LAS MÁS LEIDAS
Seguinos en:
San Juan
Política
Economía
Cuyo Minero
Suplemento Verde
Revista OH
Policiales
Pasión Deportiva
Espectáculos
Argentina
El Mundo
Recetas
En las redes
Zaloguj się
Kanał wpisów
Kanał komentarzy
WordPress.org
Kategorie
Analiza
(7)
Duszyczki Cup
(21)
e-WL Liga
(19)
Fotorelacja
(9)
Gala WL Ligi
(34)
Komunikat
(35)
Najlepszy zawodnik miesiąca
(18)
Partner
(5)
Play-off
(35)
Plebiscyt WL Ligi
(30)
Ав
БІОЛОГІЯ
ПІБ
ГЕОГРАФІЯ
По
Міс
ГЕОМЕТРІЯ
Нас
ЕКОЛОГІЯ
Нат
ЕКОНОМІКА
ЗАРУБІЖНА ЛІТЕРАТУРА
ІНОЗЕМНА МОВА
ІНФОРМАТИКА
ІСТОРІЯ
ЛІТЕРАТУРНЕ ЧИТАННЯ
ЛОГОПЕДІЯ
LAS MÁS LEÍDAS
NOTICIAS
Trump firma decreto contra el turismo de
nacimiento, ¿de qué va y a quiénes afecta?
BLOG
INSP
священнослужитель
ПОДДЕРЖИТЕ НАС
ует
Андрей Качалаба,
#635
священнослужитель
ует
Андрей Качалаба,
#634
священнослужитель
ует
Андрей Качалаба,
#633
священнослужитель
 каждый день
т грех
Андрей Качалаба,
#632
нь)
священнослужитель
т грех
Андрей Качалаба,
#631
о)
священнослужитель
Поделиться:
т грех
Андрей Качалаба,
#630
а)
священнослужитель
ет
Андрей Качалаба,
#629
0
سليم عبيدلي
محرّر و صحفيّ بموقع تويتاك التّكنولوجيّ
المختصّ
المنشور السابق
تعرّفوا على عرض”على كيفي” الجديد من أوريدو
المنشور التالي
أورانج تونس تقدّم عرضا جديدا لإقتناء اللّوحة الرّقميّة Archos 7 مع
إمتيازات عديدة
-----
→ ACTION ITEM:
The reply should hold only the lines from the first line of the listing above through the line with "каждый день", each copied exactly.

→ RESULT OF THE EXERCISE:
LAS MÁS LEIDAS
Seguinos en:
San Juan
Política
Economía
Cuyo Minero
Suplemento Verde
Revista OH
Policiales
Pasión Deportiva
Espectáculos
Argentina
El Mundo
Recetas
En las redes
Zaloguj się
Kanał wpisów
Kanał komentarzy
WordPress.org
Kategorie
Analiza
(7)
Duszyczki Cup
(21)
e-WL Liga
(19)
Fotorelacja
(9)
Gala WL Ligi
(34)
Komunikat
(35)
Najlepszy zawodnik miesiąca
(18)
Partner
(5)
Play-off
(35)
Plebiscyt WL Ligi
(30)
Ав
БІОЛОГІЯ
ПІБ
ГЕОГРАФІЯ
По
Міс
ГЕОМЕТРІЯ
Нас
ЕКОЛОГІЯ
Нат
ЕКОНОМІКА
ЗАРУБІЖНА ЛІТЕРАТУРА
ІНОЗЕМНА МОВА
ІНФОРМАТИКА
ІСТОРІЯ
ЛІТЕРАТУРНЕ ЧИТАННЯ
ЛОГОПЕДІЯ
LAS MÁS LEÍDAS
NOTICIAS
Trump firma decreto contra el turismo de
nacimiento, ¿de qué va y a quiénes afecta?
BLOG
INSP
священнослужитель
ПОДДЕРЖИТЕ НАС
ует
Андрей Качалаба,
#635
священнослужитель
ует
Андрей Качалаба,
#634
священнослужитель
ует
Андрей Качалаба,
#633
священнослужитель
 каждый день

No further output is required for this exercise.